You’ve heard how I will restructure the council, how we will have more convos, and how we’ll finally put the parking issue to rest. My most important contribution to next year’s council, however, is not among those three. Let me remind you all that next year our high school gets a new principal—we will have a new administration. Thus, the student council next year will have the unique opportunity to mold the relationship between the administration and students for the next coming generation. Very few councils have this unique opportunity, and even fewer councils are headed by those aggressive enough to actually pursue real change. Under my aegis, we the students will not lose the privileges that we have so ardently won—we will not regress backwards to the likes of Harrison and Jefferson. My presidency will set the new standard in the student-administration relationship.

My opponent insisted on running on a platform of world peace, utilitarianism, and puppy love. I, instead, have refused to be sidetracked—I’ve stayed on the real issues. Chuck Norris can work out in Texas, Hitler can rot in his bunker in Berlin, but here in West Lafayette, there is an auditorium full of students who ponder a choice—a choice between realism and fantasy, between pragmatism and ideology, between dedication and dereliction. Don’t let my experience and knowledge about this council, and this school, go to waste. You trusted in me last year, and I ask you to extend that trust one more year, to allow me to finish the job that I’ve just barely begun. Proverbs 21:22—“One wise person went up against a city of warriors and brought down the stronghold in which they trusted.” I am the wise man here today, and I have laid out my plans of how to bring down the stronghold of the student council, of how to revamp, reorganize, and reenergize that representative body. I am Mohit Agrawal, I’m adamant about change, and I’m your candidate for president of the executive board. Thank you to the 170 people who signed my petition last week, and thank you all for listening. To those going to Myrtle Beach this afternoon, have a great trip. To everyone else, have a great half-day. Thank you.

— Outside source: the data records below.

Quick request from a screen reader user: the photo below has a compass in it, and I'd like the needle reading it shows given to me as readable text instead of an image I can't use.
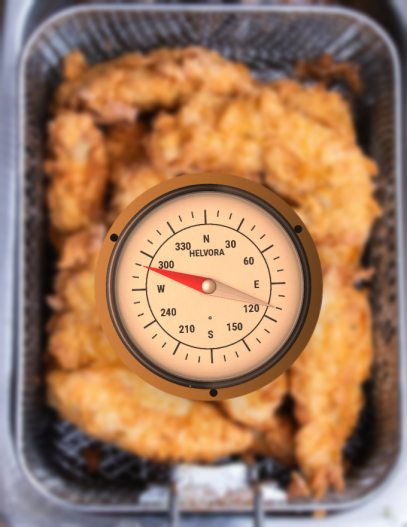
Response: 290 °
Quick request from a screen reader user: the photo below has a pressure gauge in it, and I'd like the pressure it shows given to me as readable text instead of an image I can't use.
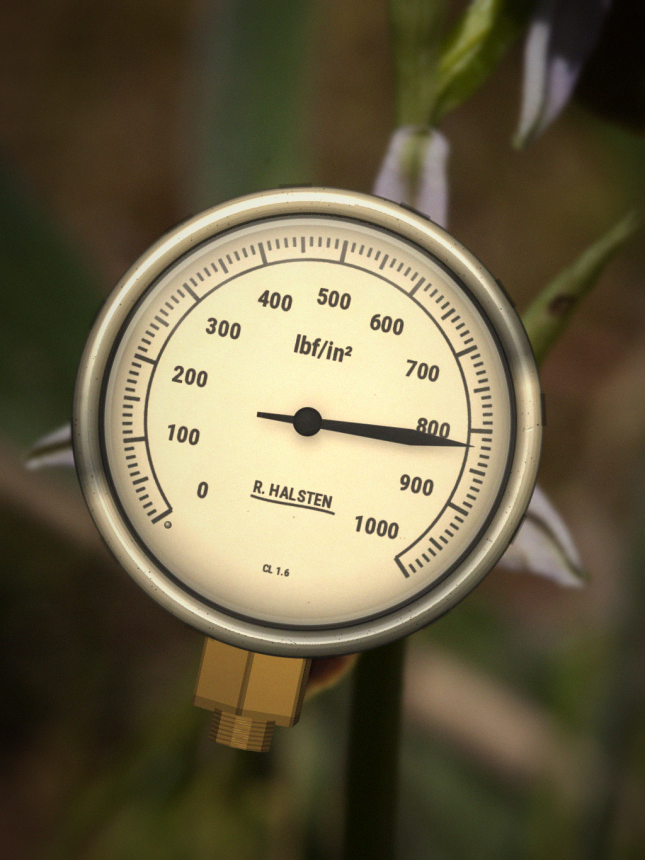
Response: 820 psi
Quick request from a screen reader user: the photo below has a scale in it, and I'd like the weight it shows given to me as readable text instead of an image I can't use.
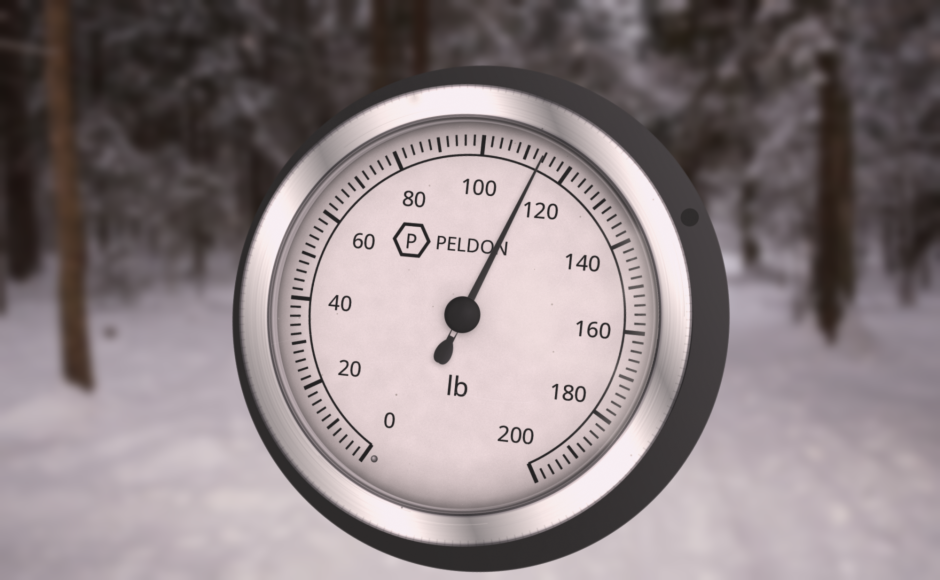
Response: 114 lb
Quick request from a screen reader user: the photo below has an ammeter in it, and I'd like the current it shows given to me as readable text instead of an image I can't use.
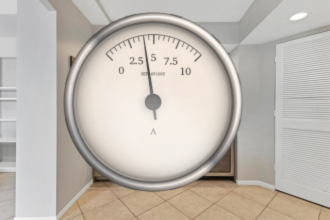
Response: 4 A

The speech came across as angrier than I expected, perhaps because I ended the speech in attack mode. Teachers came up to me afterwards and asked me what had ticked me off.

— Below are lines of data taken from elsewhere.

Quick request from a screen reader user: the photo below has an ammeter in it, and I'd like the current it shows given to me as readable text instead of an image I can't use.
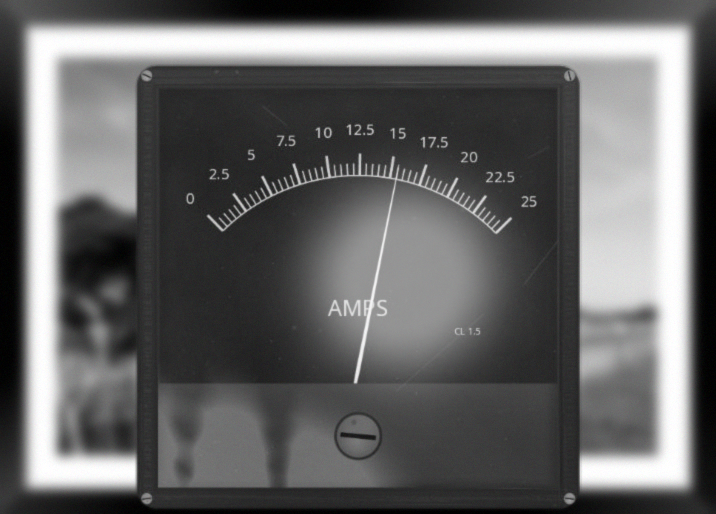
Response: 15.5 A
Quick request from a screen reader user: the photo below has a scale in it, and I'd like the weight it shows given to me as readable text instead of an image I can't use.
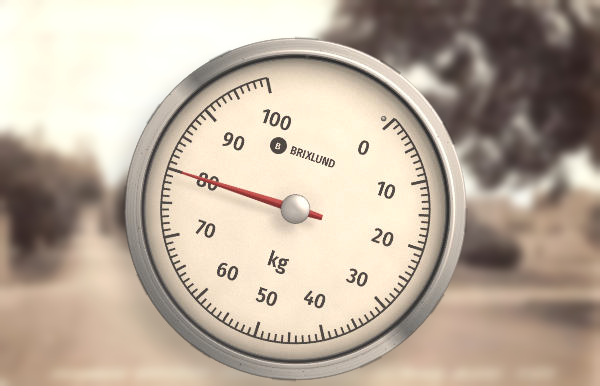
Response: 80 kg
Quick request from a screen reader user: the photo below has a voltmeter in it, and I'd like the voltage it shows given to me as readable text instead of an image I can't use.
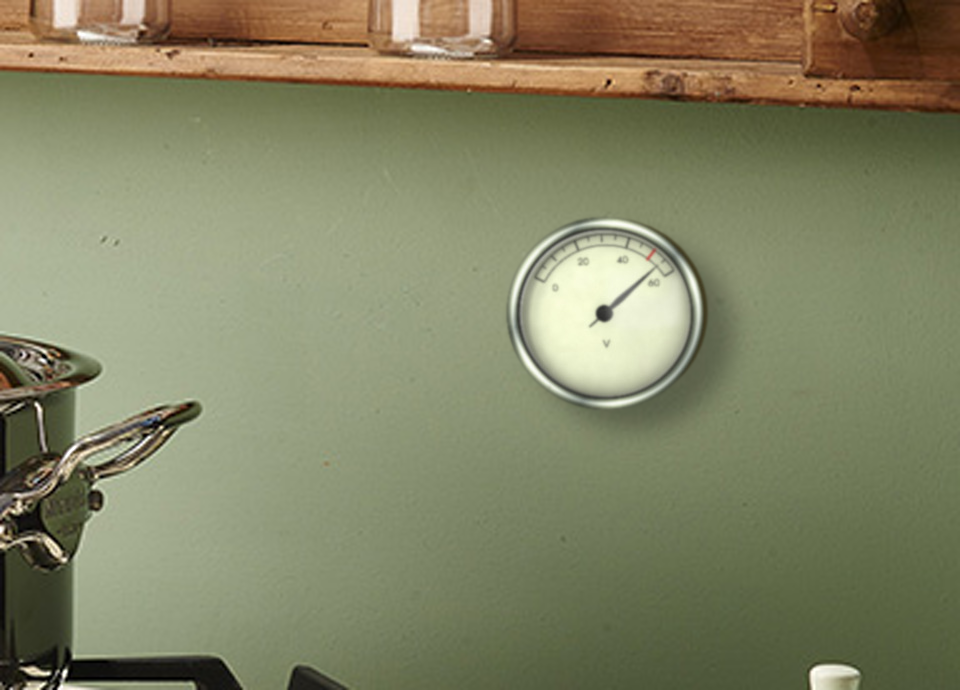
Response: 55 V
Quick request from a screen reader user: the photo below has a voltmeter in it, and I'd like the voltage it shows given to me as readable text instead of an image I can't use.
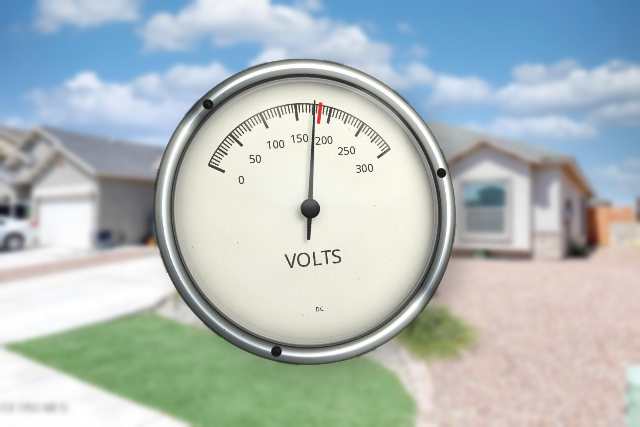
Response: 175 V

In any case, I suffered a landslide loss. I was told the margin was 6:1. But in this humiliation I was able to find the silver lining. I won a position as a senior class representative on the council, and I was named head of the service committee. As head of the service committee, I was able to accomplish so much more than I had the year previously as vice-president. I organized multiple food drives, blood drives, and partnered with the boys’ and girls’ service clubs at the high school to coordinate joint events. I was even awarded the AXA Community Scholarship for my work.

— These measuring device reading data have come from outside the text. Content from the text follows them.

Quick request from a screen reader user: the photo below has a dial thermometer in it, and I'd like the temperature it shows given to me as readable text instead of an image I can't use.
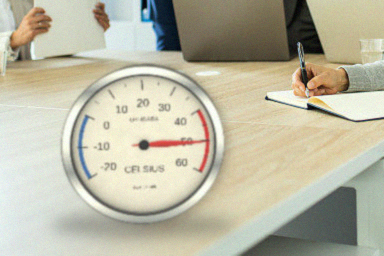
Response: 50 °C
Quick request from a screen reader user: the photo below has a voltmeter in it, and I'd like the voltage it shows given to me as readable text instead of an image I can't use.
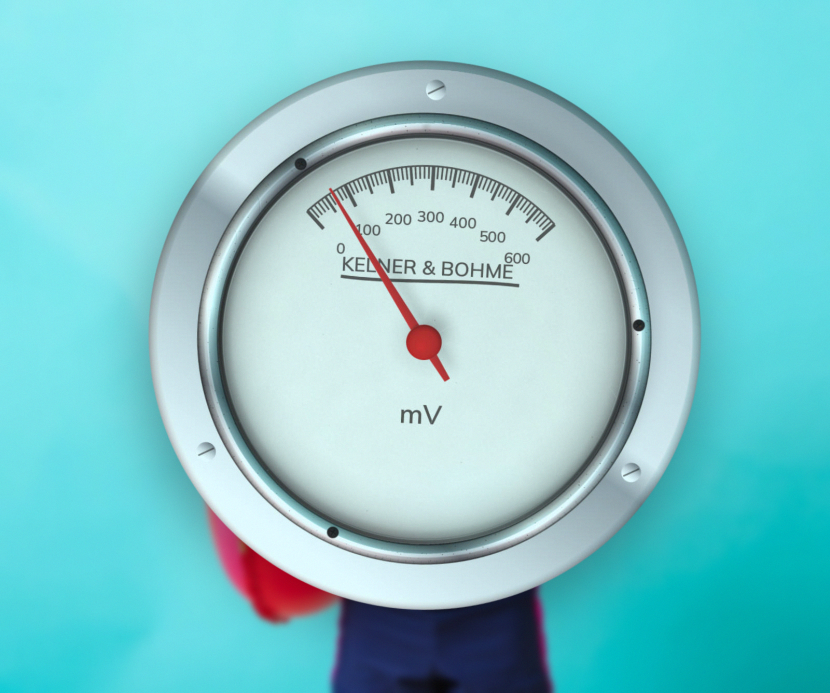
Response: 70 mV
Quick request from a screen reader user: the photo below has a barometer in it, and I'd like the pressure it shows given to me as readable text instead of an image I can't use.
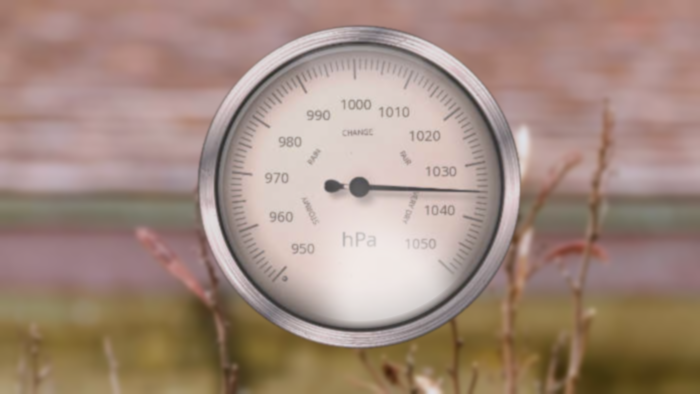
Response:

I’m proud of my student council career in high school. I’m proud of my election campaigns–no matter how brutal my losses, I was able to keep my head held up high because I kept the campaigns clean and stayed on the issues. I’m most proud of the service I was able to perform as chair of the service committee; I learned that you don’t have to sit at the top of the heirarchy to effect change (and more often than not, sitting at the top of the heirarchy means that you can’t effect change)–you just need to believe in yourself and go for it.